__Directions for this task__
Print the data below exactly, but only the lines from the one containing "p.m. | 1.20 p.m. |" down to the one containing "1.32 p.m. |", inclusive.
[Start of section]
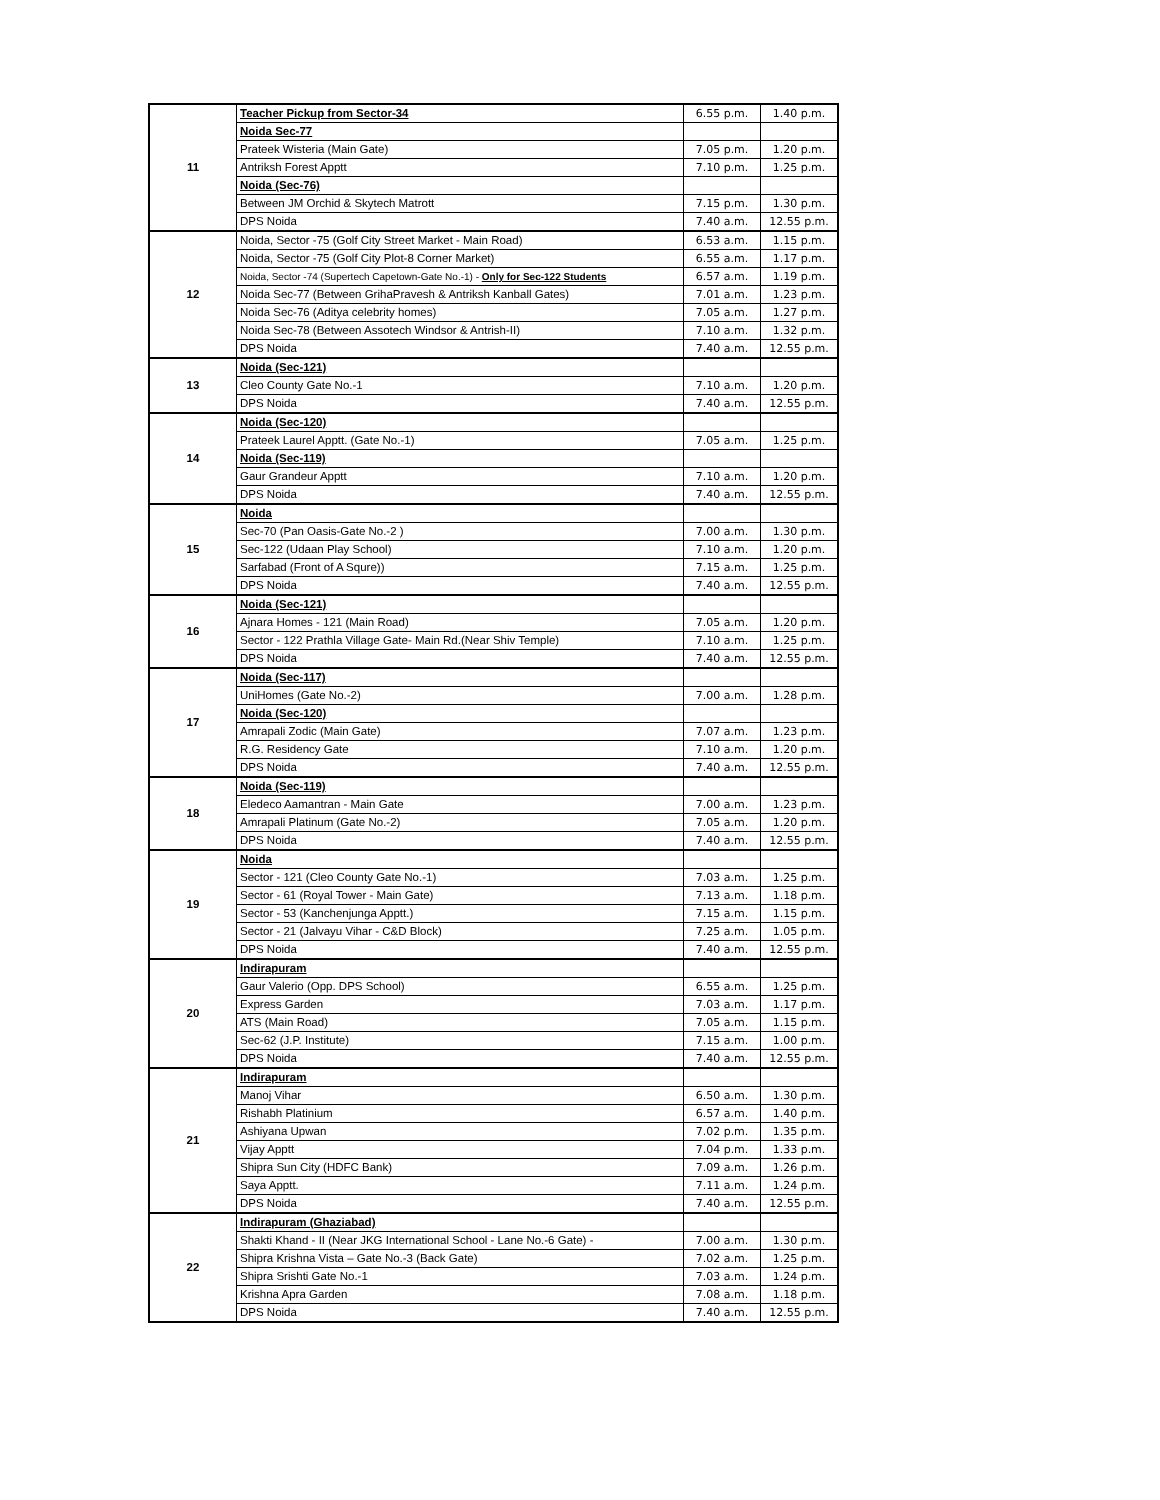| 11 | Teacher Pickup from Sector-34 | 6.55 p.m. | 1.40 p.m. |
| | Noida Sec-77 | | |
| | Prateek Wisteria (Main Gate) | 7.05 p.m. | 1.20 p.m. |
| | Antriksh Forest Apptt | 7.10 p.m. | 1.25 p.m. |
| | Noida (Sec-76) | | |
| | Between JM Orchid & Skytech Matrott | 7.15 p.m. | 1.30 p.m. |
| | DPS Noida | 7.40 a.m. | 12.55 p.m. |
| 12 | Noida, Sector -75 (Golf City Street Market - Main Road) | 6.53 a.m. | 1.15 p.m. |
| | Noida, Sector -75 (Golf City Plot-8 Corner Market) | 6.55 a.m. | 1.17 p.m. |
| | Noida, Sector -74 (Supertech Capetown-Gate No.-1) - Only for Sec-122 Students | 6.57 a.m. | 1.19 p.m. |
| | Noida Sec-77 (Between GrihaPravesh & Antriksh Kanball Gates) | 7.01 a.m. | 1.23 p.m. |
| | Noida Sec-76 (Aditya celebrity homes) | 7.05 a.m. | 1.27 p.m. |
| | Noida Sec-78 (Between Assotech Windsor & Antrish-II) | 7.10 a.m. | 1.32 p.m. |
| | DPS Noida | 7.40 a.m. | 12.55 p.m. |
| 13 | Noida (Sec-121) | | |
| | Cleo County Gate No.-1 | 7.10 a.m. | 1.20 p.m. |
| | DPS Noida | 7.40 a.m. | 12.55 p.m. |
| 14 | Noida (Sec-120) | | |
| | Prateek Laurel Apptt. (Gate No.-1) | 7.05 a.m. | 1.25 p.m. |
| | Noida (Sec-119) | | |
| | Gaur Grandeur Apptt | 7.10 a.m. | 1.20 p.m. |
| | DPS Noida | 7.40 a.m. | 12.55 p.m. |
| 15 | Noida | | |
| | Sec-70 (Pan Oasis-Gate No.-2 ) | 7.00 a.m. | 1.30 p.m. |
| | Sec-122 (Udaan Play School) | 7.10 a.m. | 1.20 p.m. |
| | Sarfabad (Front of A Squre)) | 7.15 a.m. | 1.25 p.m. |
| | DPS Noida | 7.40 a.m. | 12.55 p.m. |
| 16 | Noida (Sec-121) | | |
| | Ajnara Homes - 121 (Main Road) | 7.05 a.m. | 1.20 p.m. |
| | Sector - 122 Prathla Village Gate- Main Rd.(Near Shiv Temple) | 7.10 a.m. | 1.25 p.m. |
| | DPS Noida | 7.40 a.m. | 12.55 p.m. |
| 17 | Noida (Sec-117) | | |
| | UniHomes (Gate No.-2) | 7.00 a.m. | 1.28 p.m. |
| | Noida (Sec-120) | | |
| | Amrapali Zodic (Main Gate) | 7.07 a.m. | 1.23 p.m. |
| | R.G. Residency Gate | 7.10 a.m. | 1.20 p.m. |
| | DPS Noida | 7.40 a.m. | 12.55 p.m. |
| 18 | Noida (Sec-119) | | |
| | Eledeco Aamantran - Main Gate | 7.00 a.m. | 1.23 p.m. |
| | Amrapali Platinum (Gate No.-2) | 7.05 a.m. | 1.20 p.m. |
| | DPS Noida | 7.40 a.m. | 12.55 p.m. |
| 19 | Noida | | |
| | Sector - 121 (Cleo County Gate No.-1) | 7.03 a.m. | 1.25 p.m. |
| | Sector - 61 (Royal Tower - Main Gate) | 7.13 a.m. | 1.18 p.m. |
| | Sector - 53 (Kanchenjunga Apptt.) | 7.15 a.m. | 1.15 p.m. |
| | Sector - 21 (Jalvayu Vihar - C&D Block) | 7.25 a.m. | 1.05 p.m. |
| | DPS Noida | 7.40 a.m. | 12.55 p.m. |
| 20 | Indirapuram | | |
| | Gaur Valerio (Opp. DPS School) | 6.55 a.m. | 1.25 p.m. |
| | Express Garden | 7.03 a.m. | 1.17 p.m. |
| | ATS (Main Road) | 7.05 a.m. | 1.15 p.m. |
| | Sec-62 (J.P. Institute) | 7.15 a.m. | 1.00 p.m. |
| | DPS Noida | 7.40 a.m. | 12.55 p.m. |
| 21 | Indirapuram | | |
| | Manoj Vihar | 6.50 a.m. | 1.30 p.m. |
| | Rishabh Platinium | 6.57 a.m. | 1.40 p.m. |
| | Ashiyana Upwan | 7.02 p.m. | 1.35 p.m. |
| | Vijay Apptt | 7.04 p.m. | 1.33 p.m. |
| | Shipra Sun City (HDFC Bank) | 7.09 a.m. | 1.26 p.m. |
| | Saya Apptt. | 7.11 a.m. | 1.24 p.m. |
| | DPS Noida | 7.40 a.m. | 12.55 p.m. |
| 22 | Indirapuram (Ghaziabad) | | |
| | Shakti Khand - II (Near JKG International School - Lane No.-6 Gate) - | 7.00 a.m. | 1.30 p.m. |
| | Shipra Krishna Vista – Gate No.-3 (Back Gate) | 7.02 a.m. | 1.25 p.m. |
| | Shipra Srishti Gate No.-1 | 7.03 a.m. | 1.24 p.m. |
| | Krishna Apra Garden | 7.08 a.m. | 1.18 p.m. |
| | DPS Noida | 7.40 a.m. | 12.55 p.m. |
[End of section]
__Reply to the task__
| | Prateek Wisteria (Main Gate) | 7.05 p.m. | 1.20 p.m. |
| | Antriksh Forest Apptt | 7.10 p.m. | 1.25 p.m. |
| | Noida (Sec-76) | | |
| | Between JM Orchid & Skytech Matrott | 7.15 p.m. | 1.30 p.m. |
| | DPS Noida | 7.40 a.m. | 12.55 p.m. |
| 12 | Noida, Sector -75 (Golf City Street Market - Main Road) | 6.53 a.m. | 1.15 p.m. |
| | Noida, Sector -75 (Golf City Plot-8 Corner Market) | 6.55 a.m. | 1.17 p.m. |
| | Noida, Sector -74 (Supertech Capetown-Gate No.-1) - Only for Sec-122 Students | 6.57 a.m. | 1.19 p.m. |
| | Noida Sec-77 (Between GrihaPravesh & Antriksh Kanball Gates) | 7.01 a.m. | 1.23 p.m. |
| | Noida Sec-76 (Aditya celebrity homes) | 7.05 a.m. | 1.27 p.m. |
| | Noida Sec-78 (Between Assotech Windsor & Antrish-II) | 7.10 a.m. | 1.32 p.m. |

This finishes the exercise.